> **Stored rows**
* * *

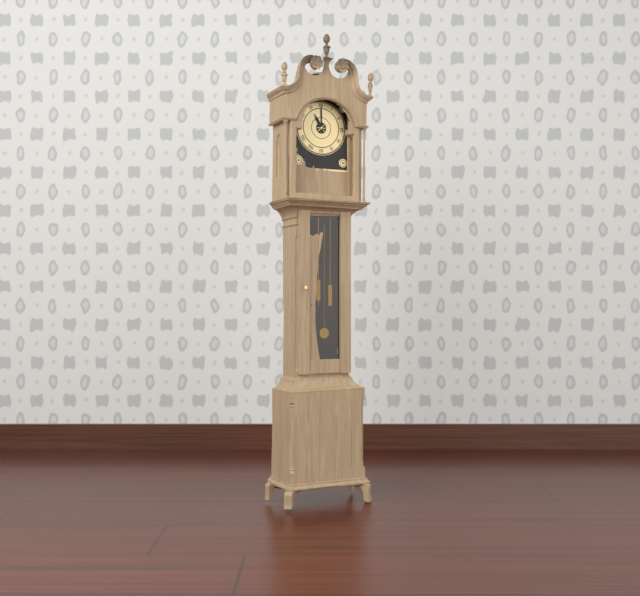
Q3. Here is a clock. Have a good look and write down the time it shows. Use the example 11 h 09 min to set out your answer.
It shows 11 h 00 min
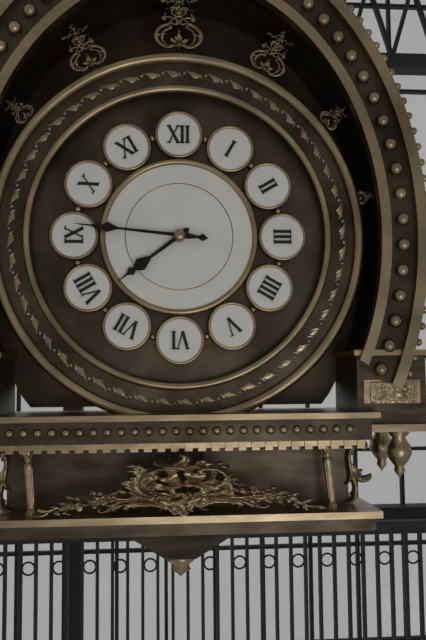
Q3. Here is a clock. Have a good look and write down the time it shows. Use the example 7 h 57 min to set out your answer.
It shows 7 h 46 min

* * *

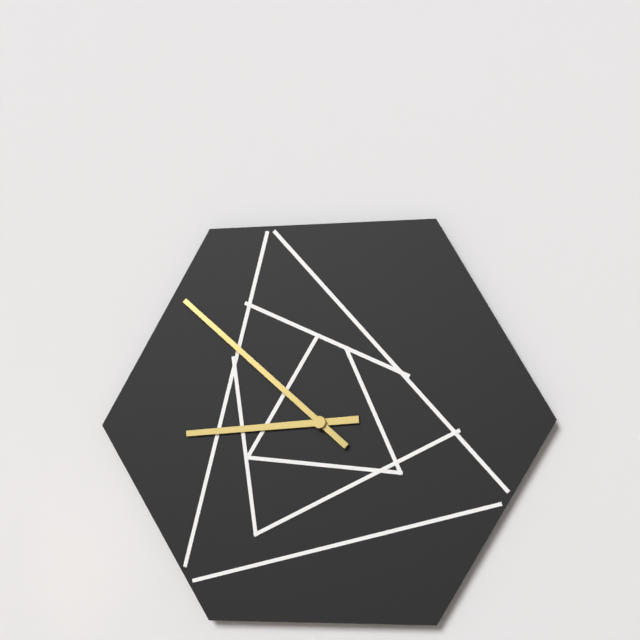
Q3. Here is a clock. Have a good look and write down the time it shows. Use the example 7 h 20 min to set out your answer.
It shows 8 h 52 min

* * *

> **Work to do**
Revise the lines from the one containing "20 min to set out your answer." through the one containing "It shows 8 h 52 min", inclusive, changing "clock" to "watch" and keeping everything else the same. Give back only those lines.

> **Response to this task**
Q3. Here is a watch. Have a good look and write down the time it shows. Use the example 7 h 20 min to set out your answer.
It shows 8 h 52 min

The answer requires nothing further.